- _Instructions to follow_
Render every line of the data below as a JSON list of strings, with one string per line and blank lines omitted.

- _Provided data_
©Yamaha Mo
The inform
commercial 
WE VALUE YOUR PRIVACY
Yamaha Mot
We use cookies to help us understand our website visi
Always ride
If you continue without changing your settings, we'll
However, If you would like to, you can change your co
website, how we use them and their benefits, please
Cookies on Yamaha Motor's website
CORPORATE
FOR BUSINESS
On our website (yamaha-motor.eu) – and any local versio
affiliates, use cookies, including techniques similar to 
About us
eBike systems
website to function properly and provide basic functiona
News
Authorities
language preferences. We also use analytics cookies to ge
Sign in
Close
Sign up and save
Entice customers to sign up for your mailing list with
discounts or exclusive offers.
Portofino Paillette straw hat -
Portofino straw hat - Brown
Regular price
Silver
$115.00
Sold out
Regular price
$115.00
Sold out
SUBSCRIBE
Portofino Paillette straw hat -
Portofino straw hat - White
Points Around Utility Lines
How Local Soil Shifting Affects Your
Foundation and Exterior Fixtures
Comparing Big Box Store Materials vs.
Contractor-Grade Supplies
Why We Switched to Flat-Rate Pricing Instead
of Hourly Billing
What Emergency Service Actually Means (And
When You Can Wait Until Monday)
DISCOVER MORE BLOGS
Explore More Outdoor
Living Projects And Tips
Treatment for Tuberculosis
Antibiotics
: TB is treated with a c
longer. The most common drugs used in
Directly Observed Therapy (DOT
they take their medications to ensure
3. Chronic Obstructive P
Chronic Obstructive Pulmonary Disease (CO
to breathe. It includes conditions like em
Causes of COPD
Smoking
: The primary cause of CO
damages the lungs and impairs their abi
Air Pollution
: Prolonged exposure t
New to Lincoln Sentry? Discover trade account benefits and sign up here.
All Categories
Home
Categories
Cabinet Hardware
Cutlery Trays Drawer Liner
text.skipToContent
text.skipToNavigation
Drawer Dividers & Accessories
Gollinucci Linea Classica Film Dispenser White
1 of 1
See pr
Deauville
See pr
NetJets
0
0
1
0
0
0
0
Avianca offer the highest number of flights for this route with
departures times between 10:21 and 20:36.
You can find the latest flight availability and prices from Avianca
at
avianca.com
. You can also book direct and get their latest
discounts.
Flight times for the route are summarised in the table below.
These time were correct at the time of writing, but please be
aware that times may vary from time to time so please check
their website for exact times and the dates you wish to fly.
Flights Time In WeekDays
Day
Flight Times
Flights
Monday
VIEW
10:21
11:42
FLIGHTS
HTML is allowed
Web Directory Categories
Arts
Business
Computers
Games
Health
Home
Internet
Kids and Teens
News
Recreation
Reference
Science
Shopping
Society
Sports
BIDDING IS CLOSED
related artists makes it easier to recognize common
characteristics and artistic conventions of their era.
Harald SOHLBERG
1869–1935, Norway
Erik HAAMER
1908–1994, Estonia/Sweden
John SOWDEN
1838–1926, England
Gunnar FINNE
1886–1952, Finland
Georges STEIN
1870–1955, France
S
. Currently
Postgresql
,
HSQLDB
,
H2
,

- _Result_
[
  "©Yamaha Mo",
  "The inform",
  "commercial ",
  "WE VALUE YOUR PRIVACY",
  "Yamaha Mot",
  "We use cookies to help us understand our website visi",
  "Always ride",
  "If you continue without changing your settings, we'll",
  "However, If you would like to, you can change your co",
  "website, how we use them and their benefits, please",
  "Cookies on Yamaha Motor's website",
  "CORPORATE",
  "FOR BUSINESS",
  "On our website (yamaha-motor.eu) – and any local versio",
  "affiliates, use cookies, including techniques similar to ",
  "About us",
  "eBike systems",
  "website to function properly and provide basic functiona",
  "News",
  "Authorities",
  "language preferences. We also use analytics cookies to ge",
  "Sign in",
  "Close",
  "Sign up and save",
  "Entice customers to sign up for your mailing list with",
  "discounts or exclusive offers.",
  "Portofino Paillette straw hat -",
  "Portofino straw hat - Brown",
  "Regular price",
  "Silver",
  "$115.00",
  "Sold out",
  "Regular price",
  "$115.00",
  "Sold out",
  "SUBSCRIBE",
  "Portofino Paillette straw hat -",
  "Portofino straw hat - White",
  "Points Around Utility Lines",
  "How Local Soil Shifting Affects Your",
  "Foundation and Exterior Fixtures",
  "Comparing Big Box Store Materials vs.",
  "Contractor-Grade Supplies",
  "Why We Switched to Flat-Rate Pricing Instead",
  "of Hourly Billing",
  "What Emergency Service Actually Means (And",
  "When You Can Wait Until Monday)",
  "DISCOVER MORE BLOGS",
  "Explore More Outdoor",
  "Living Projects And Tips",
  "Treatment for Tuberculosis",
  "Antibiotics",
  ": TB is treated with a c",
  "longer. The most common drugs used in",
  "Directly Observed Therapy (DOT",
  "they take their medications to ensure",
  "3. Chronic Obstructive P",
  "Chronic Obstructive Pulmonary Disease (CO",
  "to breathe. It includes conditions like em",
  "Causes of COPD",
  "Smoking",
  ": The primary cause of CO",
  "damages the lungs and impairs their abi",
  "Air Pollution",
  ": Prolonged exposure t",
  "New to Lincoln Sentry? Discover trade account benefits and sign up here.",
  "All Categories",
  "Home",
  "Categories",
  "Cabinet Hardware",
  "Cutlery Trays Drawer Liner",
  "text.skipToContent",
  "text.skipToNavigation",
  "Drawer Dividers & Accessories",
  "Gollinucci Linea Classica Film Dispenser White",
  "1 of 1",
  "See pr",
  "Deauville",
  "See pr",
  "NetJets",
  "0",
  "0",
  "1",
  "0",
  "0",
  "0",
  "0",
  "Avianca offer the highest number of flights for this route with",
  "departures times between 10:21 and 20:36.",
  "You can find the latest flight availability and prices from Avianca",
  "at",
  "avianca.com",
  ". You can also book direct and get their latest",
  "discounts.",
  "Flight times for the route are summarised in the table below.",
  "These time were correct at the time of writing, but please be",
  "aware that times may vary from time to time so please check",
  "their website for exact times and the dates you wish to fly.",
  "Flights Time In WeekDays",
  "Day",
  "Flight Times",
  "Flights",
  "Monday",
  "VIEW",
  "10:21",
  "11:42",
  "FLIGHTS",
  "HTML is allowed",
  "Web Directory Categories",
  "Arts",
  "Business",
  "Computers",
  "Games",
  "Health",
  "Home",
  "Internet",
  "Kids and Teens",
  "News",
  "Recreation",
  "Reference",
  "Science",
  "Shopping",
  "Society",
  "Sports",
  "BIDDING IS CLOSED",
  "related artists makes it easier to recognize common",
  "characteristics and artistic conventions of their era.",
  "Harald SOHLBERG",
  "1869–1935, Norway",
  "Erik HAAMER",
  "1908–1994, Estonia/Sweden",
  "John SOWDEN",
  "1838–1926, England",
  "Gunnar FINNE",
  "1886–1952, Finland",
  "Georges STEIN",
  "1870–1955, France",
  "S",
  ". Currently",
  "Postgresql",
  ",",
  "HSQLDB",
  ",",
  "H2",
  ","
]